您想创建在循环时建立起来的列表,然后在 min/max 之后。
with open('data/life-expectancy.csv') as life_expectancy:
next(life_expectancy)
entities = []
codes = []
years = []
expectancies = []
for data in life_expectancy:
clean_data = data.strip()
split_data = clean_data.split(',')
entities.append(split_data[0])
codes.append(split_data[1])
years.append(split_data[2])
expectancies.append(float(split_data[3]))
print(f'The overall max life expectancy is: {max(expectancies)}')
print(f'The overall min life expectancy is: {min(expectancies)}')
您没有对正在迭代的数据执行任何操作。
当您将数据存储在列表中时,我们可以在数据集上使用 min
和 max
。使用键和 lambda
我们可以确保我们的结果包括所有相关数据,而不是只存储最大值。
with open('life-expectancy.csv') as life_expectancy:
next(life_expectancy)
## Create an empty list
output = []
for data in life_expectancy:
clean_data = data.strip()
split_data = clean_data.split(',')
entity = split_data[0]
code = split_data[1]
year = split_data[2]
expectancy = float(split_data[3])
## Append to the list
output.append([entity, code, year, expectancy])

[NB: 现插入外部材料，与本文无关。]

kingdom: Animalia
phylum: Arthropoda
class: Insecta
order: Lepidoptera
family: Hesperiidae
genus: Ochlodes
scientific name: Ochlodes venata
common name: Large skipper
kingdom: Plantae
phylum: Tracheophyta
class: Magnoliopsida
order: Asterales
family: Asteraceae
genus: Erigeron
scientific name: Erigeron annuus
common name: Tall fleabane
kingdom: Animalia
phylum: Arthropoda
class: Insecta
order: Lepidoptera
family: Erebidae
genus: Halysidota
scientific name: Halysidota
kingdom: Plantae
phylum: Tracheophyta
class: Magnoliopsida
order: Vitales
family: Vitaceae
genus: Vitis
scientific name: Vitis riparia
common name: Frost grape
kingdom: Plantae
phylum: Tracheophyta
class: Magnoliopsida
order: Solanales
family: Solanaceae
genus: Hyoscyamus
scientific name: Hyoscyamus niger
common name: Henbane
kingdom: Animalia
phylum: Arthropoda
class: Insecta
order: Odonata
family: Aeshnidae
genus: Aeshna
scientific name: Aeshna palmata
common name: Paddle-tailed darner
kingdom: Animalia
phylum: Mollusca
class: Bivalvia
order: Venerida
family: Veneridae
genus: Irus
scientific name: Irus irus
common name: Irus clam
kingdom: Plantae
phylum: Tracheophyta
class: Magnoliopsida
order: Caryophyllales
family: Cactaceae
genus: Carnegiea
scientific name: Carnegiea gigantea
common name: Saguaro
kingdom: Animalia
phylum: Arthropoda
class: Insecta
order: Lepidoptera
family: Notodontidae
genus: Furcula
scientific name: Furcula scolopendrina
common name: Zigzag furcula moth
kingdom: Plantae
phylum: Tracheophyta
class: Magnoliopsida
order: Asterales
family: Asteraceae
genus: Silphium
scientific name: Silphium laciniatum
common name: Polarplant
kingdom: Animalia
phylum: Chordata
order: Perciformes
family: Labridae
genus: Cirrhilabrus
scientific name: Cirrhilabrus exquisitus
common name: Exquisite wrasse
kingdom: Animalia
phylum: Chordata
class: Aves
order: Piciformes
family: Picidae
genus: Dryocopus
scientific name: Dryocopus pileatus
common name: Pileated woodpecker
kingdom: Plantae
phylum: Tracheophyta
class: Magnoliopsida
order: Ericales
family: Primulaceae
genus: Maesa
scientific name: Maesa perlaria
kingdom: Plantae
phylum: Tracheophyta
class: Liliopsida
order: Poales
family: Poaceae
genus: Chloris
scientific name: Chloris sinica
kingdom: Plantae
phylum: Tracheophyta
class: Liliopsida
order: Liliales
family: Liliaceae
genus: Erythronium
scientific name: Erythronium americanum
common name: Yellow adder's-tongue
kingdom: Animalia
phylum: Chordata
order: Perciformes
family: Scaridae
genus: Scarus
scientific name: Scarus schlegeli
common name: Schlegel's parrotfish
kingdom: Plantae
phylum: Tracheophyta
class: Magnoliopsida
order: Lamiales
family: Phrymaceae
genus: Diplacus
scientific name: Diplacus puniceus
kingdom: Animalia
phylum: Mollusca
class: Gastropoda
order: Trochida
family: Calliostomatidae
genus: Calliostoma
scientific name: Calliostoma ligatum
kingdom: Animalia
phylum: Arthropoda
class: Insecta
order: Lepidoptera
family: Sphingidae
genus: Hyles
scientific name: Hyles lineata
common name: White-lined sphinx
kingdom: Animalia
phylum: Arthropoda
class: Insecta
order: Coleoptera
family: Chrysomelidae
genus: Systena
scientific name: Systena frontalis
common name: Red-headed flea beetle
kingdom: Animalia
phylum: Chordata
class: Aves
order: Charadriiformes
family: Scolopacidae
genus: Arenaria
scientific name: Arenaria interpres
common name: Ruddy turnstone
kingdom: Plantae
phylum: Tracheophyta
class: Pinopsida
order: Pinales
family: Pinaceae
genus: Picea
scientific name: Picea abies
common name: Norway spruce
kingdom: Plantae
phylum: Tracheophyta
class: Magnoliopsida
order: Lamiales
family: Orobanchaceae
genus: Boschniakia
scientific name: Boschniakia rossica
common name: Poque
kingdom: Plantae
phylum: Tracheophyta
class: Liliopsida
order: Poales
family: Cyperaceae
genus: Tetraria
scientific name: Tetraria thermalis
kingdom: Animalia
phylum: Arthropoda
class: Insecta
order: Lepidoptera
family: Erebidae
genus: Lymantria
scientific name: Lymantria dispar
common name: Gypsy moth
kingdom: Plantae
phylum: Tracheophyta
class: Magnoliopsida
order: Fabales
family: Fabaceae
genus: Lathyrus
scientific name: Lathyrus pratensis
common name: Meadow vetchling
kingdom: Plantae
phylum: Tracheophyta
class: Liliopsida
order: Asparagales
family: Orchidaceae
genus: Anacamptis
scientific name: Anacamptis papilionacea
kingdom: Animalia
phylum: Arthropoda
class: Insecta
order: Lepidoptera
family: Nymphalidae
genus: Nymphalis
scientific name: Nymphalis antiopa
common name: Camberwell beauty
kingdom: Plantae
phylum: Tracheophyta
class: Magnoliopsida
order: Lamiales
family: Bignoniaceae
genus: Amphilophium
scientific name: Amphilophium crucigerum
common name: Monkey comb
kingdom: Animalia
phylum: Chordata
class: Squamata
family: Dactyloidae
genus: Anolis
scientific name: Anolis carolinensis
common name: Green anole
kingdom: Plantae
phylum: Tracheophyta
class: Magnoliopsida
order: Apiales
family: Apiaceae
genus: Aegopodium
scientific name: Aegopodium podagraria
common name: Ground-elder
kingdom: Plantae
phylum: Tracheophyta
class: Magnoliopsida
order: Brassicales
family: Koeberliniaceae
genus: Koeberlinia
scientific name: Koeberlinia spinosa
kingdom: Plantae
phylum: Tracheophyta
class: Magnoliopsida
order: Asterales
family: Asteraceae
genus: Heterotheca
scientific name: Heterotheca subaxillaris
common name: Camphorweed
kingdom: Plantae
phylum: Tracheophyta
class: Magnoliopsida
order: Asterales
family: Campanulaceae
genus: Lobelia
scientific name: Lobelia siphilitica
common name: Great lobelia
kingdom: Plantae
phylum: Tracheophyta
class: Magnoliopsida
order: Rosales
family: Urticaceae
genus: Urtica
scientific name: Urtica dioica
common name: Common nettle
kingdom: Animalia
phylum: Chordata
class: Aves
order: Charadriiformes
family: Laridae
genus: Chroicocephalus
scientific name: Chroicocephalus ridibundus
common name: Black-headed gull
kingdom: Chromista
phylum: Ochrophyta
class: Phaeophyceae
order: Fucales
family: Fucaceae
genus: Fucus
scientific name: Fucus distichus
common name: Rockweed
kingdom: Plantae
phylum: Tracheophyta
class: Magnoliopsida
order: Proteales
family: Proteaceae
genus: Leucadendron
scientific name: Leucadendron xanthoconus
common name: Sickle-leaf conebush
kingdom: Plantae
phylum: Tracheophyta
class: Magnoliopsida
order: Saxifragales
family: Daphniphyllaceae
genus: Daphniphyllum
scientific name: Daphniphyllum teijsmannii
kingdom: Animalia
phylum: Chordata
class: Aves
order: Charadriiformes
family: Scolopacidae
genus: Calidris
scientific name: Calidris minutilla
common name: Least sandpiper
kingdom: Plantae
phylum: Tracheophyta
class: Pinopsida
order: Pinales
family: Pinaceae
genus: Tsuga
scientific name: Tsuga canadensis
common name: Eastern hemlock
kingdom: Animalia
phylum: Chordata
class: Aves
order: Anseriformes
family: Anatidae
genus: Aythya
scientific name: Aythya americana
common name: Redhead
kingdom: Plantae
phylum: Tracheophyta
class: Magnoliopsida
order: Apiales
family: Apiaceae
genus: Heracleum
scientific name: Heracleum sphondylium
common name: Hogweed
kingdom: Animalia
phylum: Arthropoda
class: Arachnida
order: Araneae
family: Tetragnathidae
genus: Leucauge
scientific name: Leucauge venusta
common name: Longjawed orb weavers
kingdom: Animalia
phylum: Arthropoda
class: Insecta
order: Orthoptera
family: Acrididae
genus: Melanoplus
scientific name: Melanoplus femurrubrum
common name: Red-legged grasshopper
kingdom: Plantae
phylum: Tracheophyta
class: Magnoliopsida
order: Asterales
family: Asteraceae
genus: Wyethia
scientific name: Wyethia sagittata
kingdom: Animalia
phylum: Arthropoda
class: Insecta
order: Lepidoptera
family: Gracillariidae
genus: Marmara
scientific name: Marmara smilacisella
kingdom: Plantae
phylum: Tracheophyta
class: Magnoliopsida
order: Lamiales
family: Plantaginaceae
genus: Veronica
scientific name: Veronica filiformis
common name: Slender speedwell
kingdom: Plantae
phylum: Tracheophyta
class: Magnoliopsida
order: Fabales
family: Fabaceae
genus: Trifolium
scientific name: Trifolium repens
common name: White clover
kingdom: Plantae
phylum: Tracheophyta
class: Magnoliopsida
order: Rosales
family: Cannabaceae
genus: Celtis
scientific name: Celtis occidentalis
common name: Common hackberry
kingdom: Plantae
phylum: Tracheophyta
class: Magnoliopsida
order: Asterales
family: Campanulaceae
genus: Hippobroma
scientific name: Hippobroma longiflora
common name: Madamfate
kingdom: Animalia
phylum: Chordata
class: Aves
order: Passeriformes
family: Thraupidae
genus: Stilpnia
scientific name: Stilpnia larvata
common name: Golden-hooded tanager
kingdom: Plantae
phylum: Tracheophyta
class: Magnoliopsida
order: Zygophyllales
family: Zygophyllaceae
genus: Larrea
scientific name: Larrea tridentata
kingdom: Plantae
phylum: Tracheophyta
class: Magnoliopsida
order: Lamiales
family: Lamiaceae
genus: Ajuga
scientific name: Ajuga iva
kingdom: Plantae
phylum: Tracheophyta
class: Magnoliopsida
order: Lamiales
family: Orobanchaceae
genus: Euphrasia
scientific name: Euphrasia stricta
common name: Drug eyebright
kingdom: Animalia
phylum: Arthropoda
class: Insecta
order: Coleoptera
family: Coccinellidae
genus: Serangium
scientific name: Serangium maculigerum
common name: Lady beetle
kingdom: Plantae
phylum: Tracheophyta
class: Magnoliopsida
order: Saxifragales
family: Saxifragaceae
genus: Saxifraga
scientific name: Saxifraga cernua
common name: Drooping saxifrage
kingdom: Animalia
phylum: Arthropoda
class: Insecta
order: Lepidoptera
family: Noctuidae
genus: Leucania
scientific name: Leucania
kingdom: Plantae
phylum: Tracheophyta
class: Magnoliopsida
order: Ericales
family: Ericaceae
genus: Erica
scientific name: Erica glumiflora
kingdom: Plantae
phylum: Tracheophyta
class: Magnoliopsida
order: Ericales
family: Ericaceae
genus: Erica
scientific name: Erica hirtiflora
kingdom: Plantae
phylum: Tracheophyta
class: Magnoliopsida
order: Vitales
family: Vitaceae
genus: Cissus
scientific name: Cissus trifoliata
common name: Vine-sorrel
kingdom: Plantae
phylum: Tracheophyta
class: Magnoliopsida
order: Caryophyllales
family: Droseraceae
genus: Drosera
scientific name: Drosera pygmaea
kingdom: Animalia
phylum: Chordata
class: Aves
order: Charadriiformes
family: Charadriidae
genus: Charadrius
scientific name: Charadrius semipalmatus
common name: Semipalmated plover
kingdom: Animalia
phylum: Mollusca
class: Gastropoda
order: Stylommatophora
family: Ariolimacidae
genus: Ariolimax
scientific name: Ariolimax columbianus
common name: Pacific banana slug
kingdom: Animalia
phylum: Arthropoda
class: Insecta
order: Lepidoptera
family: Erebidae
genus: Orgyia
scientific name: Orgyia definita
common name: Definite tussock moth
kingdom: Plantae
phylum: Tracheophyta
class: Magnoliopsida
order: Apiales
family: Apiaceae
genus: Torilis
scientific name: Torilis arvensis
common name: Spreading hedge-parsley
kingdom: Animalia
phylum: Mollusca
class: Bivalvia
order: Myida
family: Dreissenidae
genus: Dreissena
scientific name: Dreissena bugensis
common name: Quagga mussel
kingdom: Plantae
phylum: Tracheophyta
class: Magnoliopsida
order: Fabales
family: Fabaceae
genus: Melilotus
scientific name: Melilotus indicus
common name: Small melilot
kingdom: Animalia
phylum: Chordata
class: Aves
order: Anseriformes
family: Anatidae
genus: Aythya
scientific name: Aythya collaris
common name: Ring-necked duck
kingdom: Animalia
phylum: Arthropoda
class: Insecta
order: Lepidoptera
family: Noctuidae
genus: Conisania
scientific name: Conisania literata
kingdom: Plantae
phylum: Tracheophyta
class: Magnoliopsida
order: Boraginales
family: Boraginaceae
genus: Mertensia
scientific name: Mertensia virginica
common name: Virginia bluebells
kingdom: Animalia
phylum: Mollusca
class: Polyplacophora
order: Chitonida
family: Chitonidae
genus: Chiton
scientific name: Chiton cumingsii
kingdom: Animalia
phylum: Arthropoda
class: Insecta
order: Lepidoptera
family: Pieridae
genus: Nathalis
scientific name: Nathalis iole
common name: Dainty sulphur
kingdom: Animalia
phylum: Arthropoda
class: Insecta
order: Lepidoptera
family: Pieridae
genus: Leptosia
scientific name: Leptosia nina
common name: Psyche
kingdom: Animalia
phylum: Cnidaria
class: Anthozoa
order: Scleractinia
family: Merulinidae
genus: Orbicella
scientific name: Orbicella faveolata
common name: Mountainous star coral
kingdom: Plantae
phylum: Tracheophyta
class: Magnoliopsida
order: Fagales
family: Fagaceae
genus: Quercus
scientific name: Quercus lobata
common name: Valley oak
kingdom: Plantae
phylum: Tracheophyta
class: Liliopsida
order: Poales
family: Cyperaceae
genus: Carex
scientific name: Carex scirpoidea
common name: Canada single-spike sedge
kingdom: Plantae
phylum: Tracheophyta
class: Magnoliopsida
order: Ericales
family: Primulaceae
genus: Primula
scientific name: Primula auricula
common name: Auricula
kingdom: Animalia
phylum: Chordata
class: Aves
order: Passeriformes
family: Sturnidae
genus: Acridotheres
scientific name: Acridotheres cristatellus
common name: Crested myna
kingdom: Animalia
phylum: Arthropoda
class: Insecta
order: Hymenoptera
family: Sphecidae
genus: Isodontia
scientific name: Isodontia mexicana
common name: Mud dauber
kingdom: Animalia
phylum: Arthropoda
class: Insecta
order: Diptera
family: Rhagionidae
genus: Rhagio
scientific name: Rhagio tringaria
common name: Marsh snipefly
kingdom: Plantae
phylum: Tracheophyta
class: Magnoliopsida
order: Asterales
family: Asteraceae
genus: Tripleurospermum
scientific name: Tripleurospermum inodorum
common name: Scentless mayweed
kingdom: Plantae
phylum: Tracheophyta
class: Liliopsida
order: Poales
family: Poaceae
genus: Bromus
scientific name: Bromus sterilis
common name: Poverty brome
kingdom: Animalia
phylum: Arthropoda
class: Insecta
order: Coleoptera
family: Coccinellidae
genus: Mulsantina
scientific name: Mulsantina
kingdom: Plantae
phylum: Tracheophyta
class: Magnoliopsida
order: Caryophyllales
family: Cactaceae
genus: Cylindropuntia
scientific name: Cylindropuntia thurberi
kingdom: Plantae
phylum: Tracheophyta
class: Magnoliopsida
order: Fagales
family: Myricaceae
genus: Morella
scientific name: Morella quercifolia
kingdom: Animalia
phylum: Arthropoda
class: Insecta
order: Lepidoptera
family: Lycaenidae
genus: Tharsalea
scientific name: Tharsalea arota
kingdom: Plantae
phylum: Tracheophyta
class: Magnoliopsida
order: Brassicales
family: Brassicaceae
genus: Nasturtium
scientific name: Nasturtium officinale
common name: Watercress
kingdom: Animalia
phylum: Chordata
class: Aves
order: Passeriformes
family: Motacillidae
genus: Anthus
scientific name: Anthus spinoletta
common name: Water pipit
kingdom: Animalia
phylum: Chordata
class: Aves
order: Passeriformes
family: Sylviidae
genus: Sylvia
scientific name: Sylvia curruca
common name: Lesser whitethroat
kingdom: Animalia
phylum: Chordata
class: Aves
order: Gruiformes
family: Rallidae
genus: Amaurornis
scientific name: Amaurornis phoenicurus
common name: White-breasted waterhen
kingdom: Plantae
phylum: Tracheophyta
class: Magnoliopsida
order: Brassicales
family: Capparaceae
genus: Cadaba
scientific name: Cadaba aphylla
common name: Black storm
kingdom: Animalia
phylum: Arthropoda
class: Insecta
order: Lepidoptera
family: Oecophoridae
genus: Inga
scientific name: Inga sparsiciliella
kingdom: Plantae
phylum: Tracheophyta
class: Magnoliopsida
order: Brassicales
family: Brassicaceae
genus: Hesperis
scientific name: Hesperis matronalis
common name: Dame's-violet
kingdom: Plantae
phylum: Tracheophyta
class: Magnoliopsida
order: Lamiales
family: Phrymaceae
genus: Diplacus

max_life = max(output, key=lambda x: x[3])
min_life = min(output, key=lambda x: x[3])
#['Monaco', 'MCO', '2019', 86.751]
#['Iceland', 'ISL', '1882', 17.76]
print(f'The overall max life expectancy is {max_life[3]} in {max_life[0]}')
print(f'The overall min life expectancy is {min_life[3]} in {min_life[0]}')
#The overall max life expectancy is 86.751 in Monaco
#The overall min life expectancy is 17.76 in Iceland
为了提高可读性,您可以通过修改以下行将数据存储为`dicts 列表
output.append({'entity': entity, 'code': code, 'year': year, 'expectancy': expectancy})
max_life = max(output, key=lambda x: x['expectancy'])
min_life = min(output, key=lambda x: x['expectancy'])
print(f'The overall max life expectancy is {max_life["expectancy"]} in {max_life["entity"]}')
print(f'The overall min life expectancy is {min_life["expectancy"]} in {min_life["entity"]}')
我正在使用全球预期寿命的在线数据集,我正在尝试在 life_expectancy 列中找到最大值和最小值。
这是数据集:https://ourworldindata.org/spanish-flu-largest-influenza-pandemic-in-history
这是我按照其他帖子中的建议尝试数学方程式和 max() 和 min() 后得到的结果。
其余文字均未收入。